As usual, my wife hates the picture I took of her. I took this as a candid. She was hot, as it was 105* outside, and she was lifting up her hair to cool off. What do you think? I like it.


----------



## AlexL (Aug 12, 2010)

she looks great. I don't see a lot to hate. But the pose can be better


----------



## score04w (Aug 12, 2010)

The pic looks good, except for the placement of her right arm.  I think its takes away from the pic.


----------



## TMWallace (Aug 12, 2010)

score04w said:


> The pic looks good, except for the placement of her right arm.  I think its takes away from the pic.




agreed.

I say drop the right arm and you've got a great shot. very beautiful.


----------



## Derrel (Aug 12, 2010)

Yup...drop the right arm...she looks fine...her pose could be better, but she looks fine.


----------



## eric-holmes (Aug 12, 2010)

It was a candid. I didn't actually pose her. Thanks for the compliments.


----------



## kundalini (Aug 12, 2010)

The harsh shadows are not your friend. You obviously used an off camera flash since she is in the shade. Methinks it could've been toned down a bit. The crop at the knee joints are not the best idea. Above or below a joint but not AT a joint. Pose is mediocre..... a cell phone in hand would give context. 

The BW conversion is very neutral...... missing the contrast. The blown out water competes from the subject IMO.


----------



## Idahophoto (Aug 12, 2010)

Pose is a bit off I think, but I don't hate it. Just would of done it a bit differently


----------



## eric-holmes (Aug 12, 2010)

Does everyone pose their candid subjects?


----------



## kundalini (Aug 12, 2010)

eric-holmes said:


> Does everyone pose their candid subjects?

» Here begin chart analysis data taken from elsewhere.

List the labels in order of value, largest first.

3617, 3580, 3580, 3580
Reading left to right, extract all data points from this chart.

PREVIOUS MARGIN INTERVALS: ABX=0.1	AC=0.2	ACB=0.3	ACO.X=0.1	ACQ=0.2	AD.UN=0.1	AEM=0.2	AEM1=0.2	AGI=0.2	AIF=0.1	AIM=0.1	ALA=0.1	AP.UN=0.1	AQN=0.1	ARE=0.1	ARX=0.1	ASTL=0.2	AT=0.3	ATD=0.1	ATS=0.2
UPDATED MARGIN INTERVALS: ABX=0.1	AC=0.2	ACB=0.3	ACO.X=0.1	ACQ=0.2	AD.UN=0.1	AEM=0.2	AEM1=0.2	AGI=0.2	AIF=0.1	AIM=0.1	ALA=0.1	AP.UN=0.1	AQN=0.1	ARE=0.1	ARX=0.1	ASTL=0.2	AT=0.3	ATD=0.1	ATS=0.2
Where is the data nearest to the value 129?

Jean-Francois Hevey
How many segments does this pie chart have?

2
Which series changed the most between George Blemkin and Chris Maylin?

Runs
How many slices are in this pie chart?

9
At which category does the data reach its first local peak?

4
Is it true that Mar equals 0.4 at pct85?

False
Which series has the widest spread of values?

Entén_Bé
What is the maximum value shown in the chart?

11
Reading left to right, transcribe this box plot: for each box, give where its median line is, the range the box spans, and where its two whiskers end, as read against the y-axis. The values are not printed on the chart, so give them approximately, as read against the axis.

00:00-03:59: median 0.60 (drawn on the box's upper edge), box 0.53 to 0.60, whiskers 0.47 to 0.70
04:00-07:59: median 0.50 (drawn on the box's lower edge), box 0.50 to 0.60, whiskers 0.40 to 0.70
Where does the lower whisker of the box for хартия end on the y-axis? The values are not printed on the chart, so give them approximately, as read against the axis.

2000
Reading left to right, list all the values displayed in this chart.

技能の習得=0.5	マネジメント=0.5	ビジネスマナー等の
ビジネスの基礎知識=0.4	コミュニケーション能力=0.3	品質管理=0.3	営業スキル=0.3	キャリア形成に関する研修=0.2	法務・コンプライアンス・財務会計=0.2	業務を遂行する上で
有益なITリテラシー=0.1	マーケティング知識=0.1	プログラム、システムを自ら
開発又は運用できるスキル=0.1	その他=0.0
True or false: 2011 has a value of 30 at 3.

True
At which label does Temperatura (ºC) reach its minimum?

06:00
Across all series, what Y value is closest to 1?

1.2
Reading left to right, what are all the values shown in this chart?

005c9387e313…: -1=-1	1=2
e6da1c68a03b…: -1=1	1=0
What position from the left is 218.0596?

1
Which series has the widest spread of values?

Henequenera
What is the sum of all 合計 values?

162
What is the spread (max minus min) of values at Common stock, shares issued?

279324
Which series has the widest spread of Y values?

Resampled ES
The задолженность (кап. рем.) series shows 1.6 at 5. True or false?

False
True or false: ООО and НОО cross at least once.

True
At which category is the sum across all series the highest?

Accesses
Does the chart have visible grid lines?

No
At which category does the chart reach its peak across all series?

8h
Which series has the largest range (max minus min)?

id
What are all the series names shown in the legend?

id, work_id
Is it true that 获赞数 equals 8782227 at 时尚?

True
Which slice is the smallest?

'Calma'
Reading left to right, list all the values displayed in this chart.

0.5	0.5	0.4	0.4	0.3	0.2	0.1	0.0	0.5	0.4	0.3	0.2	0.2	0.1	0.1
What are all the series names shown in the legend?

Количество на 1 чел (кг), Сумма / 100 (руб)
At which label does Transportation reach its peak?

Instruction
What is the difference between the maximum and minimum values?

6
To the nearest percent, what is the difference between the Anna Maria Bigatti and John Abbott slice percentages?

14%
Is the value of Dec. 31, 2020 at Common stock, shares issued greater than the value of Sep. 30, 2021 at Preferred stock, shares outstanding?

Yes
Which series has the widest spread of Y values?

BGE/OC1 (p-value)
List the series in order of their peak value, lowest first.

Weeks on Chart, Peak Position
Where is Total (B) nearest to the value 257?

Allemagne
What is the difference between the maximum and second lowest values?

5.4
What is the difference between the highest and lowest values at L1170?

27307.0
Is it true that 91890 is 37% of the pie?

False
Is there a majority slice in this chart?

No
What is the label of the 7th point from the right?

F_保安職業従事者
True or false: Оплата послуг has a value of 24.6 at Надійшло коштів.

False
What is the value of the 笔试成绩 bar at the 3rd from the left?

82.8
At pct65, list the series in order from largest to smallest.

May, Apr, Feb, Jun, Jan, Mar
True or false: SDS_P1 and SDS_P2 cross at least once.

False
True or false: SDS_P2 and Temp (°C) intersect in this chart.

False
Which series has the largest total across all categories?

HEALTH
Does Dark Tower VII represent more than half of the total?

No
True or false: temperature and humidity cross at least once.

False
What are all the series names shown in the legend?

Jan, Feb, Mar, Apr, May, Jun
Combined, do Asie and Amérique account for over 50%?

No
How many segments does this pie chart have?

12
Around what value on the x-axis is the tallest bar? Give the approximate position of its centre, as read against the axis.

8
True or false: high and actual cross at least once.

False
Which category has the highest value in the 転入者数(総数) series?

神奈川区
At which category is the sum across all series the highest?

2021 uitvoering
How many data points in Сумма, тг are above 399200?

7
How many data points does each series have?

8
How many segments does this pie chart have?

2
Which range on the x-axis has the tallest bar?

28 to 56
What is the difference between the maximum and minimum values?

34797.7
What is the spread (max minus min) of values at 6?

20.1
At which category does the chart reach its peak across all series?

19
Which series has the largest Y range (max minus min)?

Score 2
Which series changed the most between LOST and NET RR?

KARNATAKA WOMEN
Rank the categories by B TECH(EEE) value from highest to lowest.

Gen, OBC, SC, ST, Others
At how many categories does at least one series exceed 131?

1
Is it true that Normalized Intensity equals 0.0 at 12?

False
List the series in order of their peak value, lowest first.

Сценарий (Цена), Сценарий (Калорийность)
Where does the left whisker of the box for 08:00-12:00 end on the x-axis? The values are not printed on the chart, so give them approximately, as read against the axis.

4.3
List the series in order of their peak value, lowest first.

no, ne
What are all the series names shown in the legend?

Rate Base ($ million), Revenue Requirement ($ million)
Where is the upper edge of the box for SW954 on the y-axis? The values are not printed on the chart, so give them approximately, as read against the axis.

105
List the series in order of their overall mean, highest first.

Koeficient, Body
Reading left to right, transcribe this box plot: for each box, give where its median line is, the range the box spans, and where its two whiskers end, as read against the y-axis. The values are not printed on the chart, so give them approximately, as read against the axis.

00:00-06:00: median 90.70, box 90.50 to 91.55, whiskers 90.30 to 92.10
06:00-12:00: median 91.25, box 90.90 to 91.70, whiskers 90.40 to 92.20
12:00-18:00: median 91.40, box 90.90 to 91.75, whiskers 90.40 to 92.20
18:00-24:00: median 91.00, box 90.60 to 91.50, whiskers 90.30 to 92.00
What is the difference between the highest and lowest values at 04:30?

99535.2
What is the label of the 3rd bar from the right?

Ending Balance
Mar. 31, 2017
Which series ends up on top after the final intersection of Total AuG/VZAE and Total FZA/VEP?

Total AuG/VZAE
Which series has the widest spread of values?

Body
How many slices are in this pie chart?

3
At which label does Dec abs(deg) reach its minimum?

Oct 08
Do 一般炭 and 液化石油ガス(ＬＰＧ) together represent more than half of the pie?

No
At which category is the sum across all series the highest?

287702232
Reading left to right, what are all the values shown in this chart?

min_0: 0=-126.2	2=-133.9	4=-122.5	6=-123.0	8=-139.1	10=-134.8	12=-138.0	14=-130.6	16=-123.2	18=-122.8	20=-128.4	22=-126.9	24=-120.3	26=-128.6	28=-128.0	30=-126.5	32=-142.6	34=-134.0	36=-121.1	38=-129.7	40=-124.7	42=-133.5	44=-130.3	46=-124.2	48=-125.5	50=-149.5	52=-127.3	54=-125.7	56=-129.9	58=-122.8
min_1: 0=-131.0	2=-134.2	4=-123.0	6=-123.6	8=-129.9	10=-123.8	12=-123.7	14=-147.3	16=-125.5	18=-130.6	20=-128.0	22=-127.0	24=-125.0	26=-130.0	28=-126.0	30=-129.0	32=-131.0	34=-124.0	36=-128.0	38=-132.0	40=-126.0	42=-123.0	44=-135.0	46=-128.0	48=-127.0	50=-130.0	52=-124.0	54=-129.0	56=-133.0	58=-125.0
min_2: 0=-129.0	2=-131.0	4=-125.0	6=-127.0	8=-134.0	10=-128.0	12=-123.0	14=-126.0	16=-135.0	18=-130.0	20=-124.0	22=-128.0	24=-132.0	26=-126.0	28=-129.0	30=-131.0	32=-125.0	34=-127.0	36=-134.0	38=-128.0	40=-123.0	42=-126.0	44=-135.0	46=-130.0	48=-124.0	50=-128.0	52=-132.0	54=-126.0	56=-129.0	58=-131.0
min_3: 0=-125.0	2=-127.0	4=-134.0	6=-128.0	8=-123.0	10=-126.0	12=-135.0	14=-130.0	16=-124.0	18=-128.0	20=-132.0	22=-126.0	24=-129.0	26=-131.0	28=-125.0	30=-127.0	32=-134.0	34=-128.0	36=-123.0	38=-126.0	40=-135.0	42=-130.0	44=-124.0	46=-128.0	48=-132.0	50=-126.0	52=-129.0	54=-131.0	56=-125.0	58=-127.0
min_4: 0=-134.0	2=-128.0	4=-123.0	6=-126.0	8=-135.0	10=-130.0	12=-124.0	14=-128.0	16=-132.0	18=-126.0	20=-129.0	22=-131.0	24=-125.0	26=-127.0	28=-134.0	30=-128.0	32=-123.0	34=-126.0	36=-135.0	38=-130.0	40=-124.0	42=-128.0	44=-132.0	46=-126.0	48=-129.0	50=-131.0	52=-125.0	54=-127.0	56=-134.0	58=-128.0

 It's patience and timing.  So I guess the answer is yes.

But didn't you set up a flash for this shot?  How candid is that?


----------



## eric-holmes (Aug 12, 2010)

The flash was on the hotshoe.


----------



## kundalini (Aug 12, 2010)

eric-holmes said:


> The flash was on the hotshoe.


 My bad... now I get it.  The shadows looked to be 30 to 45° camera left.  If you had the hot shoe flash mounted and turned the camera in portrait orientation, a similar result can be had.


----------



## eric-holmes (Aug 12, 2010)

Yes, I had it tilted slightly up and away.


----------



## javier (Aug 14, 2010)

I like the first image, but would have liked to have seen more context to the right of her. Nice image and pretty wife


----------



## PerfectlyFlawed (Aug 14, 2010)

I agree with the rest of them. If her right arm was lowered itd be a really great shot. Its not horrible. The right arm is just... in the way lol.

Nothing to hate...  very pretty lady  I like the B&W version better for this shot.


----------